Turn the text lines of the material below into a JSON list of strings, one string per line and no entries for blank lines. Leave the pictures out.

[begin EXTRACTED MATERIAL]

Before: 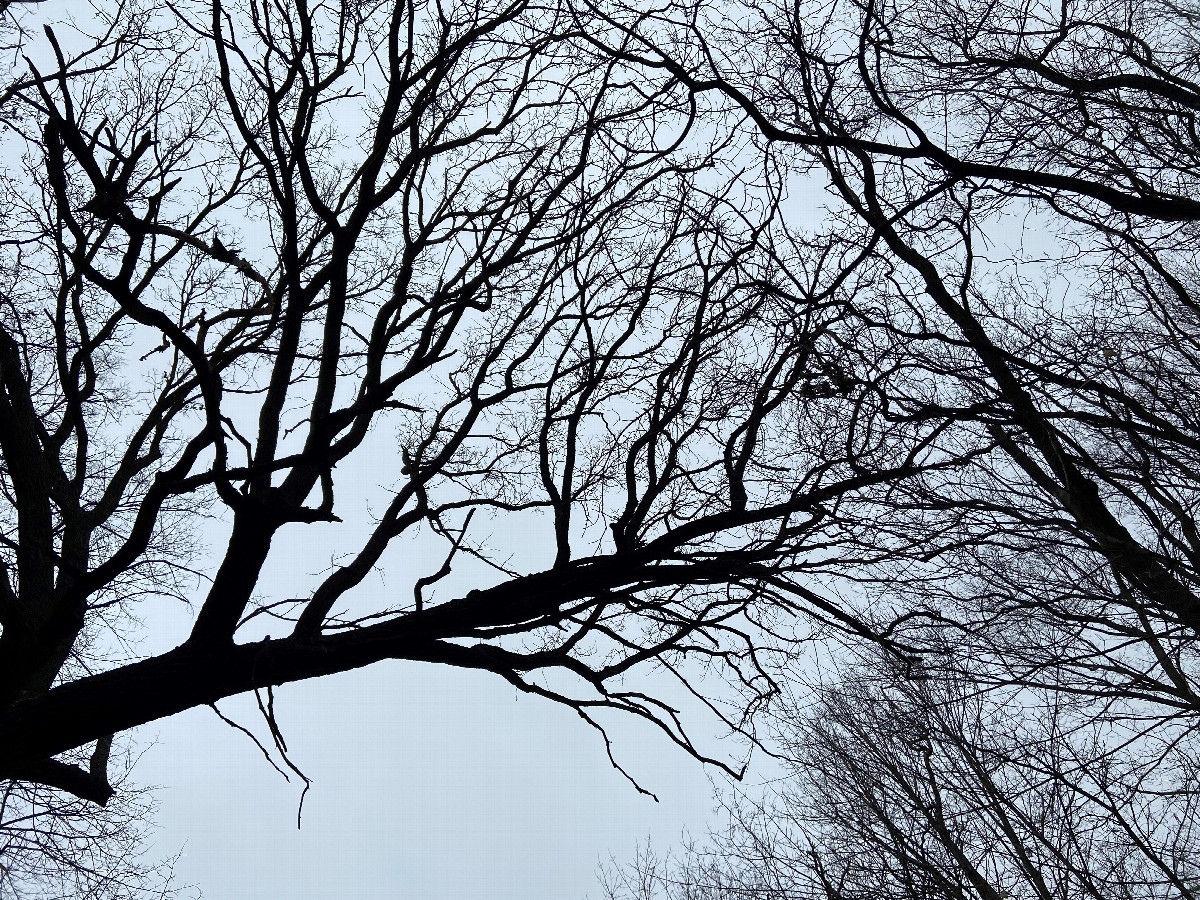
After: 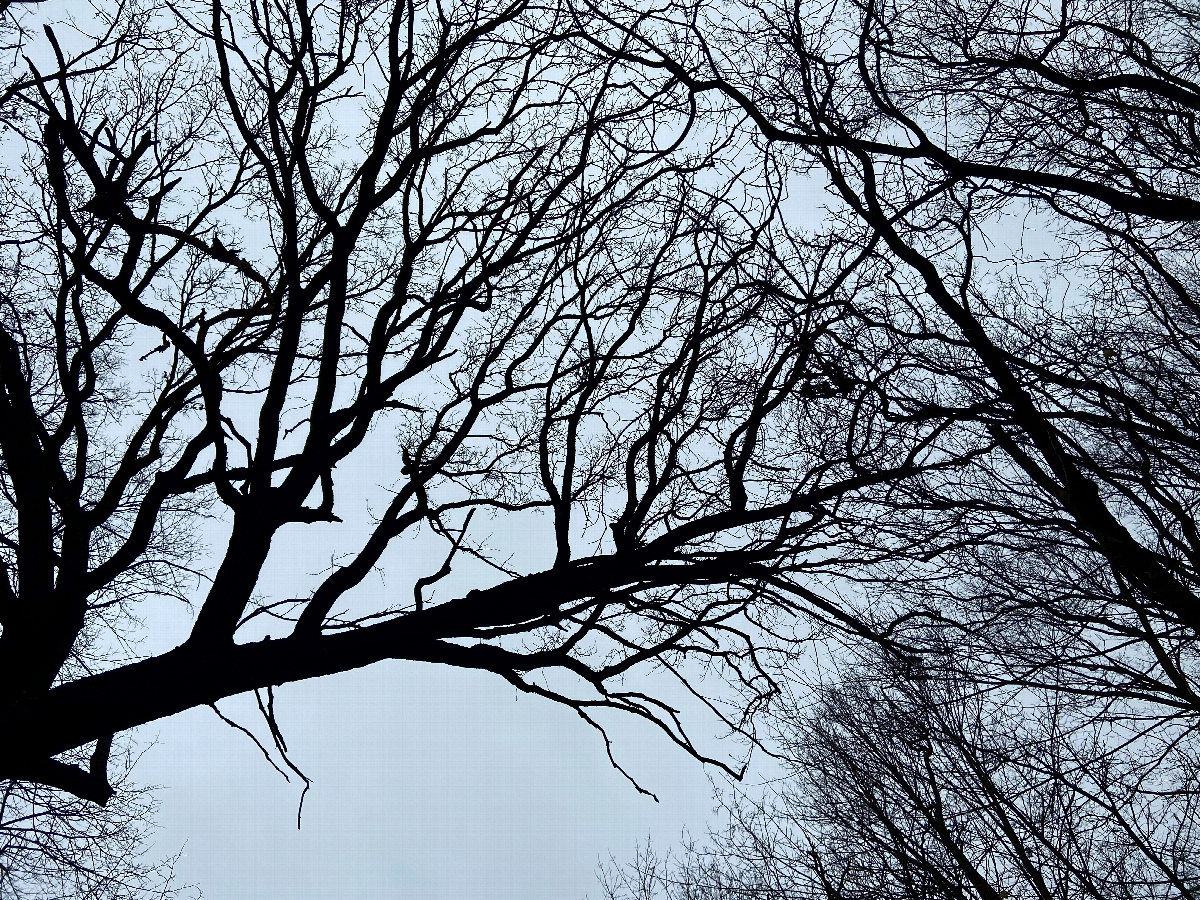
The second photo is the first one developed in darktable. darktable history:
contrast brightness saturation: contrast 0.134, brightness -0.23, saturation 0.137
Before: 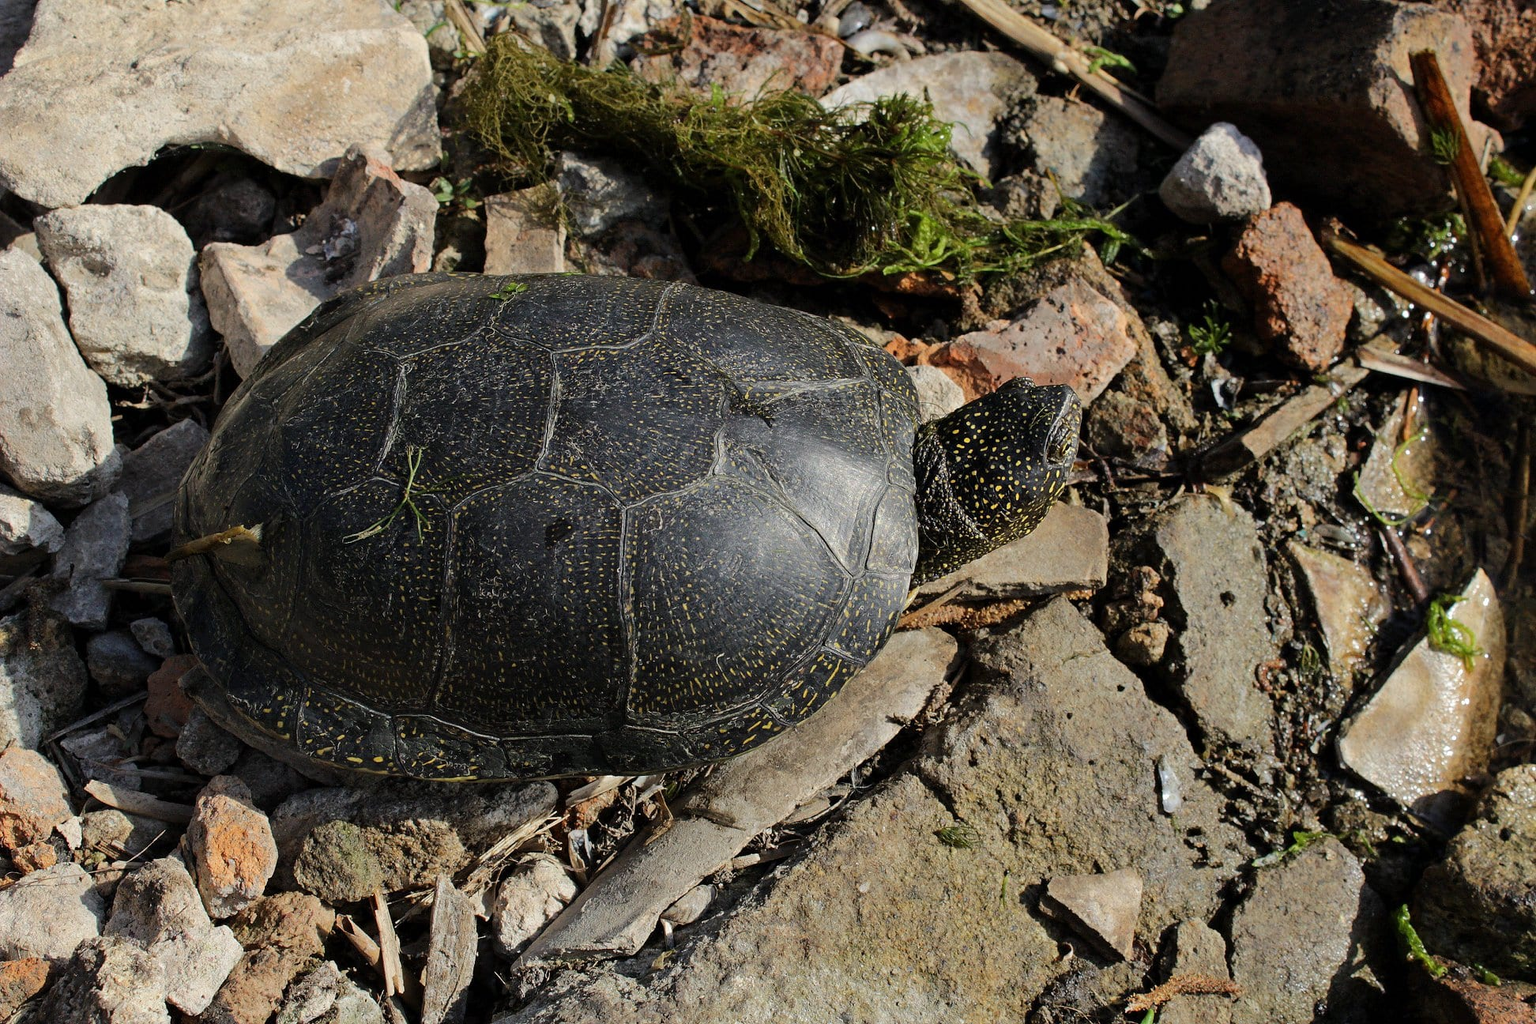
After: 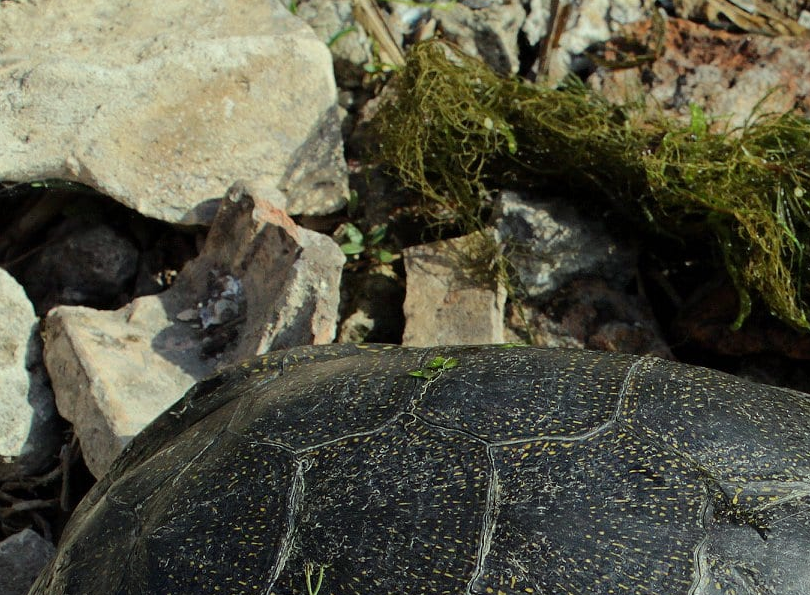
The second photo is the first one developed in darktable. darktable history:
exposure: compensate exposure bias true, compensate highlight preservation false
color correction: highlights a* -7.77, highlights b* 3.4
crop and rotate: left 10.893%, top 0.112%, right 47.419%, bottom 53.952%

[end EXTRACTED MATERIAL]

TASK RESULT >>
[
  "Before: ",
  "After: ",
  "The second photo is the first one developed in darktable. darktable history:",
  "contrast brightness saturation: contrast 0.134, brightness -0.23, saturation 0.137",
  "Before: ",
  "After: ",
  "The second photo is the first one developed in darktable. darktable history:",
  "exposure: compensate exposure bias true, compensate highlight preservation false",
  "color correction: highlights a* -7.77, highlights b* 3.4",
  "crop and rotate: left 10.893%, top 0.112%, right 47.419%, bottom 53.952%"
]